This is the official implementation of the DeepHYDRA algorithm presented in the paper "DeepHYDRA: Resource-Efficient Time-Series Anomaly Detection in Dynamically-Configured Systems".
The folder envs/ contains the conda environments for the different models. You can create the conda environments with the following command:
conda create --name <env_name> --file <file>
In the respective conda environments, install the Python packages not installed via conda with
pip install -r <env_name>_python_requirements.txt
This is a bit messy, and we will probably streamline this in the future.
For the machine-1-1 dataset, extract the files in the archive datasets/smd/machine-1-1.tar.gz.

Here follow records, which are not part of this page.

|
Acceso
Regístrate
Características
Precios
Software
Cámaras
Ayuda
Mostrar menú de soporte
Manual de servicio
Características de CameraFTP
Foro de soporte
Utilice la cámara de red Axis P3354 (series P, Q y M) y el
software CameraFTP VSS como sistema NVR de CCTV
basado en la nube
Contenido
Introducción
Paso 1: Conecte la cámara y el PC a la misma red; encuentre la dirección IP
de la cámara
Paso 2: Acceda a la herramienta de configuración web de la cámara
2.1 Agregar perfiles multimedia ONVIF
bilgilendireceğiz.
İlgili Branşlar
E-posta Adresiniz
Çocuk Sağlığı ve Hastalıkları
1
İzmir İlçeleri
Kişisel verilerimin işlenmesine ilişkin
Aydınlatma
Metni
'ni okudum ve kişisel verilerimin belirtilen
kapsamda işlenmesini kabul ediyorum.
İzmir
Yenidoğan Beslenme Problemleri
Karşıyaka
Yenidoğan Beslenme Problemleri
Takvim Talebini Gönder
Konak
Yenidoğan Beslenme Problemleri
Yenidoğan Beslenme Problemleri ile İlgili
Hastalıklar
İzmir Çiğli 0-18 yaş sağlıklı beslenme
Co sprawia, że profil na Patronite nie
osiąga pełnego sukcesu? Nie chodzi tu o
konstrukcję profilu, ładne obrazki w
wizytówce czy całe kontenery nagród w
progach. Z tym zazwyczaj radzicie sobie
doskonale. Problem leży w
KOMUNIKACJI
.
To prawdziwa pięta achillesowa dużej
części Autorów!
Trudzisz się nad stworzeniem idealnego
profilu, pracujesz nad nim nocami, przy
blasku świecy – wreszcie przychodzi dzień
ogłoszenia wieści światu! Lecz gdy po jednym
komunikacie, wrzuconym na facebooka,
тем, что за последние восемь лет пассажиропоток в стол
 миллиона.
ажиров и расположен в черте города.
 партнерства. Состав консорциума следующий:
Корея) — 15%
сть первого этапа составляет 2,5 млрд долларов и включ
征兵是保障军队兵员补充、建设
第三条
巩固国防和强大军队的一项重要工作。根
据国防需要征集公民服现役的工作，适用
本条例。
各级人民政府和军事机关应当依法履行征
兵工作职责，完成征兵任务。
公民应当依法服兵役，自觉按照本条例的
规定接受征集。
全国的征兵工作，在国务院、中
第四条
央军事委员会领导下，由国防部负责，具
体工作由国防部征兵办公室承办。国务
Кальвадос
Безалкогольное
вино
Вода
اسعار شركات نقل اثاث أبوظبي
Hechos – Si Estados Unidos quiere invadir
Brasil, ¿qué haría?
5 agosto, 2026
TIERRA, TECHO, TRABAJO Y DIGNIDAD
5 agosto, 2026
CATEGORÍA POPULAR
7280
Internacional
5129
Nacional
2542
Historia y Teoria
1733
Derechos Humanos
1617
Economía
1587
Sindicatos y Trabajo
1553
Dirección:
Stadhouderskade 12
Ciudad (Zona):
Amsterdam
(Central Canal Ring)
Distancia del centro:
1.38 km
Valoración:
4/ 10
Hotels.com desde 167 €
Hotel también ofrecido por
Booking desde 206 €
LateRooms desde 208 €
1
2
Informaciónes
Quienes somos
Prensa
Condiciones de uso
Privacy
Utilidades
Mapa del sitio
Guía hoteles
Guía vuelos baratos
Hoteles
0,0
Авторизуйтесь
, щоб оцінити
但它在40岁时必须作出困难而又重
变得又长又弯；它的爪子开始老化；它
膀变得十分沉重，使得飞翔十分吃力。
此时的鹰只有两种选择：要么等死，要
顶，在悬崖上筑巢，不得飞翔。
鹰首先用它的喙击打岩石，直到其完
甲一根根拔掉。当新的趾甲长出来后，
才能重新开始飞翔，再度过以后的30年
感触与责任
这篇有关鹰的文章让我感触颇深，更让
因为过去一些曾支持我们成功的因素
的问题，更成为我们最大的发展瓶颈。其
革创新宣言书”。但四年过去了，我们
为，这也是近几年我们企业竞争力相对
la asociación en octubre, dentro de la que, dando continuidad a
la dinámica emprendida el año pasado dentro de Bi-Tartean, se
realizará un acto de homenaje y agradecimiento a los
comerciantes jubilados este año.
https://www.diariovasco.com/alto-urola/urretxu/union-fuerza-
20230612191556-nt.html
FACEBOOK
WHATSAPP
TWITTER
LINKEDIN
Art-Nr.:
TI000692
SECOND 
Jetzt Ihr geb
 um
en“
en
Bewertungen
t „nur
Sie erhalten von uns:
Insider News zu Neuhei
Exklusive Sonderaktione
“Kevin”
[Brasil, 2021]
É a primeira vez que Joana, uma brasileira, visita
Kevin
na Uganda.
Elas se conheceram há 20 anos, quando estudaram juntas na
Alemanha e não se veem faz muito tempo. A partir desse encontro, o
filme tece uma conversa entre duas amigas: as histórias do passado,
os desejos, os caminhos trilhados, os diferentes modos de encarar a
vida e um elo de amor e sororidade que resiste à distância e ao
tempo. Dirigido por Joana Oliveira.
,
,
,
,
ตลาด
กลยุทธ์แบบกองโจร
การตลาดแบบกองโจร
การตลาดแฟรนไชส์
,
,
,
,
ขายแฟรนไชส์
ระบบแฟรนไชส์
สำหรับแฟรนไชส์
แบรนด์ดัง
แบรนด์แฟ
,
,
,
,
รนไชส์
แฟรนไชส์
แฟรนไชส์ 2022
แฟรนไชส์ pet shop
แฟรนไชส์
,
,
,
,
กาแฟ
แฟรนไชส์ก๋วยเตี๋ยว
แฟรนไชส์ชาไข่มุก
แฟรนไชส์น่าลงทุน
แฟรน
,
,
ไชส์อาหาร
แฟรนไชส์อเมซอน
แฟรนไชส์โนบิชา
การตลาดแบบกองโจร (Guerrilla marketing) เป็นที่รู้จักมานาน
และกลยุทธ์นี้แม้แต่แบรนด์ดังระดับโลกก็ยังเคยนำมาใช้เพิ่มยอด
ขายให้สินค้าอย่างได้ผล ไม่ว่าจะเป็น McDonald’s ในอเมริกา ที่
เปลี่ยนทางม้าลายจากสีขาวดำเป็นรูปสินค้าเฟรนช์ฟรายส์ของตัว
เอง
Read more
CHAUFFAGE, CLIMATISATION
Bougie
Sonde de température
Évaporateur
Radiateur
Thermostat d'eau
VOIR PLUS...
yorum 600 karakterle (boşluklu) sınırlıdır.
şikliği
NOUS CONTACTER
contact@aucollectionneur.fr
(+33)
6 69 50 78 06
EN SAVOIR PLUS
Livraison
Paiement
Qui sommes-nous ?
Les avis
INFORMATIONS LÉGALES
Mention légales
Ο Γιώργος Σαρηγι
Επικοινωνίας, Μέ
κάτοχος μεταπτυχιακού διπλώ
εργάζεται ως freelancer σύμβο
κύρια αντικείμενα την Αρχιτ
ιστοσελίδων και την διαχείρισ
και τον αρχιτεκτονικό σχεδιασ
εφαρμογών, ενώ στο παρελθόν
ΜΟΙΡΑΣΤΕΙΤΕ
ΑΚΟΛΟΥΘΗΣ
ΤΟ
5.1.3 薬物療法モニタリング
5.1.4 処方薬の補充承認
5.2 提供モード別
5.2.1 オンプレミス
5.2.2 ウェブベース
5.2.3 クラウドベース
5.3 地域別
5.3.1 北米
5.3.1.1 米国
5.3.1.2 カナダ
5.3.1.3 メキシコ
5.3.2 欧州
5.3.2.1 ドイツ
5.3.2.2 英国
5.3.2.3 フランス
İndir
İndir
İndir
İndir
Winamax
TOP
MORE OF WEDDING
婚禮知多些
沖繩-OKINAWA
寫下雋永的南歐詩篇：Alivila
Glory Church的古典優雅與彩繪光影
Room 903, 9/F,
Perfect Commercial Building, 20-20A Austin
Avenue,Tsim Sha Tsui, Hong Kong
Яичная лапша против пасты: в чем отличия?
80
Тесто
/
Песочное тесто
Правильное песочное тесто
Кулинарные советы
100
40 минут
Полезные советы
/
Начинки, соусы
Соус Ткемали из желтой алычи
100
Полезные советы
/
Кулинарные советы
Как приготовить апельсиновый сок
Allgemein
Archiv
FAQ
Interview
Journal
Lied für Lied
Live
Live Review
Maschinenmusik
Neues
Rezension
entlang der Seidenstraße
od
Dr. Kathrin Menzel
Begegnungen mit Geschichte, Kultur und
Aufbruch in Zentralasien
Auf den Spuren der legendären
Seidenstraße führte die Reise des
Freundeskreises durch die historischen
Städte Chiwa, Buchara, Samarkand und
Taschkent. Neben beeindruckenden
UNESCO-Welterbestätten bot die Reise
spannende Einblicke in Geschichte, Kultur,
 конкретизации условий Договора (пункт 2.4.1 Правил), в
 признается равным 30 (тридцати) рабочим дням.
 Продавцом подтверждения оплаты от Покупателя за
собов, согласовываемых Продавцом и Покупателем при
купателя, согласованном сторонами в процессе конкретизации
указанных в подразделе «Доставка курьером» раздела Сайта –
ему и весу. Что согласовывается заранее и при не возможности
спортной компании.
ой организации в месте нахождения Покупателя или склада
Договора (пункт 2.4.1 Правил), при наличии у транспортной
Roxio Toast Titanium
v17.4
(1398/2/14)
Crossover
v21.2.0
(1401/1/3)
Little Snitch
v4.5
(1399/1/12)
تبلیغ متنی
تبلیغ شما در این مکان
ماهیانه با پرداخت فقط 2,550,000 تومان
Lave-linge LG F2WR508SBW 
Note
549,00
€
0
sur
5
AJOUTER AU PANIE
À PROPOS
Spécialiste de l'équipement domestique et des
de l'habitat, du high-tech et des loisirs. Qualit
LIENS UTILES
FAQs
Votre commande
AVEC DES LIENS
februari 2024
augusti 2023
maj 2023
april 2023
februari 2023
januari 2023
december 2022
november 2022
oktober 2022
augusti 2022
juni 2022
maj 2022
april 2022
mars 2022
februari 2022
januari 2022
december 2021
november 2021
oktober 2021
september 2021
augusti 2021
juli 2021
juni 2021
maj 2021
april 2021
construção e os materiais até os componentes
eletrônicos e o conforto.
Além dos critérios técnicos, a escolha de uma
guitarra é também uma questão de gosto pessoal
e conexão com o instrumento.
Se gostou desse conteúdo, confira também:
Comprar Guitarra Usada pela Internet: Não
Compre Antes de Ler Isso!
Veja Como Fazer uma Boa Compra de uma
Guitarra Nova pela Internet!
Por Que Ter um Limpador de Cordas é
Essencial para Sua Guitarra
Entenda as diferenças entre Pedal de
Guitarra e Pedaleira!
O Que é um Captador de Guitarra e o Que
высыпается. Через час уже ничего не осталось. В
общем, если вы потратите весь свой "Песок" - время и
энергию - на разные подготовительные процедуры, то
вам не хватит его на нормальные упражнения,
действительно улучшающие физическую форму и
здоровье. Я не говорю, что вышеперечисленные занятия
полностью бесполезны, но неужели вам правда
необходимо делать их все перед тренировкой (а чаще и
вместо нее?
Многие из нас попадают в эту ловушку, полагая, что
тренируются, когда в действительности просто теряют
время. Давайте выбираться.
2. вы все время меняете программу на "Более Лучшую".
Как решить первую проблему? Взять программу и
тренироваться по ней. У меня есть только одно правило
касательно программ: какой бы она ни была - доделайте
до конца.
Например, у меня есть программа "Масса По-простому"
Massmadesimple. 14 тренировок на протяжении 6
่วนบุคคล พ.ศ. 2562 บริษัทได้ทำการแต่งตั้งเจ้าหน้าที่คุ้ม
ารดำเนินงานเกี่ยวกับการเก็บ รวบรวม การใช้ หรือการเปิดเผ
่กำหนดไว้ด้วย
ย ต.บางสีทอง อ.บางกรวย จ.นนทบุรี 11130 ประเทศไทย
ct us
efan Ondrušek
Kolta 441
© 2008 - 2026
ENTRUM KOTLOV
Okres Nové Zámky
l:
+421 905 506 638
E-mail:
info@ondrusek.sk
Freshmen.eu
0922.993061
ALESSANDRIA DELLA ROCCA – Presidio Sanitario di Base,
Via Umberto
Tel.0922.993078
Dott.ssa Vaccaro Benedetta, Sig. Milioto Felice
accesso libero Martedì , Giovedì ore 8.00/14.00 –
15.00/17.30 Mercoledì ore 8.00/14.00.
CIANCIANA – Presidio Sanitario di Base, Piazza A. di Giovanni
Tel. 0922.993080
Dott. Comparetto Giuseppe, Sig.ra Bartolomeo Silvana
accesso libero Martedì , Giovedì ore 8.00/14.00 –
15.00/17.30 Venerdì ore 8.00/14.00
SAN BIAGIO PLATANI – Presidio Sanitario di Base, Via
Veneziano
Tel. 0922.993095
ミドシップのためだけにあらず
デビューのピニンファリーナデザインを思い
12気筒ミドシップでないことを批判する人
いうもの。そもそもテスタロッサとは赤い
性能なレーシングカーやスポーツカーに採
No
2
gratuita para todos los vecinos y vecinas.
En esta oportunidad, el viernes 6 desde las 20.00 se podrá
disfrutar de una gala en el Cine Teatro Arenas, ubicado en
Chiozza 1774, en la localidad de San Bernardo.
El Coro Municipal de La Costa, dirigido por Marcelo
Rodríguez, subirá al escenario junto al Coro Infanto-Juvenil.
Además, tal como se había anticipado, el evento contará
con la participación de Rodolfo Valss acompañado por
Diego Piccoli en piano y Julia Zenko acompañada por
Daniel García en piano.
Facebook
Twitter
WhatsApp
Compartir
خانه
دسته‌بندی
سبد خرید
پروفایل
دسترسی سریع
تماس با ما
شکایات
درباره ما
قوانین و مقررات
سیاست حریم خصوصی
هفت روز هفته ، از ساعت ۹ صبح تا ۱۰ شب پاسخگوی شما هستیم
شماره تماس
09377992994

For the HLT datasets, retrieve the original datasets from here and place them in the subfolder datasets/hlt. Afterwards, run the scripts
generate_hlt_datasets.py
generate_combined_detection_test_set.py
Use the conda environment contained in envs/dataset_generation.txt for this step.
To run the one-liner baselines, run the script
run_one_liners.sh
in the subfolder baselines/one-liners.
To run the MERLIN scripts, you have to clone the py-merlin repository. Build and install this package inside the environment contained in envs/merlin.txt. Afterwards, you waill be able to run the script
run_merlin.sh
in the subfolder baselines/merlin.
Use the respectively named conda environments envs/informers.txt and envs/tranad.txt to run the specific models. You can run the models with the parameters used in the paper by executing the scripts
run_smd.sh
run_hlt.sh
run_hlt_unaugmented.sh
Contained in the subfolders transformer_based_detection/informers and transformer_based_detection/tranad.
After training the models on the reduced HLT data, you can run the combined detection method using the generated checkpoints. To do this, run the scripts
run_informers_combined.sh
run_tranad_combined.sh
contained in the subfolders detection_combined/benchmark/informers and detection_combined/benchmark/tranad.
Running all of the scripts described above should have populated the folders evaluation/combined_detection/predictions, evaluation/reduced_detection/predictions, and evaluation/smd/predictions with the necessary files to calculate the performance metrics and generate the comparison plots shown in the paper. You can calculate the metrics by running the scripts
get_results_over_random_seeds.sh
in the subfolders evaluation/combined_detection, evaluation/reduced_detection, and evaluation/smd/. Note that the results for TranAD on the machine-1-1 dataset are stored directly in the model folder as results_tranad_machine-1-1.csv.
The plots can be generated by running
plot_comparison_plots.py
in the subfolder evaluation/combined/detection.